Big Data- Big Mistakes?

„Big Data will change the world.“ I guess so. Probably. Because Big Data makes it possible to concentrate on correlations that were undiscovered until now and that are simply stated without explaining how they are formed. That is actually one of the biggests point of criticism against Big Data: Big Data does not explain anything, because correllation is not causality.

That is not the problem, in my opinion, on the contrary: computers become phenomenological machines, taking the world as it presents itself, consulting it and registrating the answers. As a trained Gestalt therapist, I am delighted by the idea of phenomenological computers, of course. After all, Gestalt therapists base themselves on phenomenological awareness: they direct attention to things they see and hear, and leave the task of giving meaning to these things to their clients – one of the most effective methods that exist. It allows true co-creation and the transition from a causal view to a holistic and systemic one. Big Data might have a similar potential.
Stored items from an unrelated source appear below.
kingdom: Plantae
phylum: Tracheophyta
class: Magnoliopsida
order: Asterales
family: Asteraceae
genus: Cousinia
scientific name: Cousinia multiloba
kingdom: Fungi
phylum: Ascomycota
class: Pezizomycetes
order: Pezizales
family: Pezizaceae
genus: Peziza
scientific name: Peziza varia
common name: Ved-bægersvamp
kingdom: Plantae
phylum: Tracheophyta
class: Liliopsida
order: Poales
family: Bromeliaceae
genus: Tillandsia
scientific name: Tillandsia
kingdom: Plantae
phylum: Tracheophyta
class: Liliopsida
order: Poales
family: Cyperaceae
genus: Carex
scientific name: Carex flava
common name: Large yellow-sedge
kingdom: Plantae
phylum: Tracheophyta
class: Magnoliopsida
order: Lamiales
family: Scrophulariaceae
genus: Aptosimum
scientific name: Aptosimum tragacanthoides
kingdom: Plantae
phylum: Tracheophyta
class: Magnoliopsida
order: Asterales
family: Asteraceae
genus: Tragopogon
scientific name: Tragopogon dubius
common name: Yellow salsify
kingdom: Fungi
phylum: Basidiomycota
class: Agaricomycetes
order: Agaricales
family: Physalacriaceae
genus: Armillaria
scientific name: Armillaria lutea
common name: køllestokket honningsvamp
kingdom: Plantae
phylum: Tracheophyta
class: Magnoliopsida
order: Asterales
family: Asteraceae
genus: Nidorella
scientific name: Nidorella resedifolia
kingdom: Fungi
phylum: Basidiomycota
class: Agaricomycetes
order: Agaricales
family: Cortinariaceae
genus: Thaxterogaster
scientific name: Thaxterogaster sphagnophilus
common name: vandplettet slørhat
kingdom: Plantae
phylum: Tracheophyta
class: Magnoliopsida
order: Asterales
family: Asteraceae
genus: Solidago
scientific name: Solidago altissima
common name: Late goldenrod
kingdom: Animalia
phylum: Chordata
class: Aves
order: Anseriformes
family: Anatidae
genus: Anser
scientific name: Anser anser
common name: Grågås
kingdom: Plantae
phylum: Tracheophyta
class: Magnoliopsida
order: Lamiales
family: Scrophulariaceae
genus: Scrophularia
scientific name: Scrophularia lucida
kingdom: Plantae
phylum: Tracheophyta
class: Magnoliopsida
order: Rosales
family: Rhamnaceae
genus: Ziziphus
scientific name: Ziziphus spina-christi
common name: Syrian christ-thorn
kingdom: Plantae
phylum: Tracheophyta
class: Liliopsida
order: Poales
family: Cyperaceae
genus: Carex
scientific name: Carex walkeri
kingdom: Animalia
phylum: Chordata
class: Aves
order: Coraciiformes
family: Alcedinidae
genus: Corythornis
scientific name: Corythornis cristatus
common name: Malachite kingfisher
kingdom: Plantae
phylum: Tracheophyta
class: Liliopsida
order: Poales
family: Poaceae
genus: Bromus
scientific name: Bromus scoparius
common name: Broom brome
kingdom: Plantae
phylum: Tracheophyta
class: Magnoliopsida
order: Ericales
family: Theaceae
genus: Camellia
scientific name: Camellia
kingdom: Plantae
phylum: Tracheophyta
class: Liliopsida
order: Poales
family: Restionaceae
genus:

There are two significant pitfalls, however. First: whoever wants to think systemically, must be strengthened enough in his or her personality to be able to accept and to bear „not knowing“ and the complete absence of causality that could be relied on. If not, he or she will continue to defend it. If you want to deal with Big Data, a similar step must be made. Without it there will always be a temptation to derive causality from correlation and to relapse into old patterns.

Second: Gestalt Therapy works, because there are at least two people in the room. The client receives inputs from a bystander who is outside of his individual cognition patterns. And that is barely the case with Big Data: somebody has to tell the machine how they are to connect data. And computers, compared to humans, can only think more, but not differently (see my article about out of the box thinking). That’s as if I told my therapist, consultant, or coach which questions to ask – few new things will arise with such an approach.

Big Data is on everyone’s lips, and we are fascinated to hear that a baby product company knew that one of its clients was pregnant before she knew it herself. Her buying patterns had pointed to it. Such examples make us think that at last we have made it: at last we are able to predict how things will turn out with mathematic and statistic methods – and there we go and return to the causality trap. Back to square one, only with more powerful tools. Only with a faith in predictability that is bigger than ever, because it is based on so much data. The motto is: „Data can be unreliable – so let’s take much more data“, hoping to find an emergent quality as it happens in physics: Superconductivity it it’s only cold enough, space warp if only gravity is strong enough, new material porperties if we go down to one atom in thickness. But it is totally unclear wheather such effects will occur.

There is a risk that the option is cleared from our minds that our conclusions might just as well be wrong: Big Data, big mistakes. We would do well to keep in mind, even more than in the past, that we are building models, and that we are building them.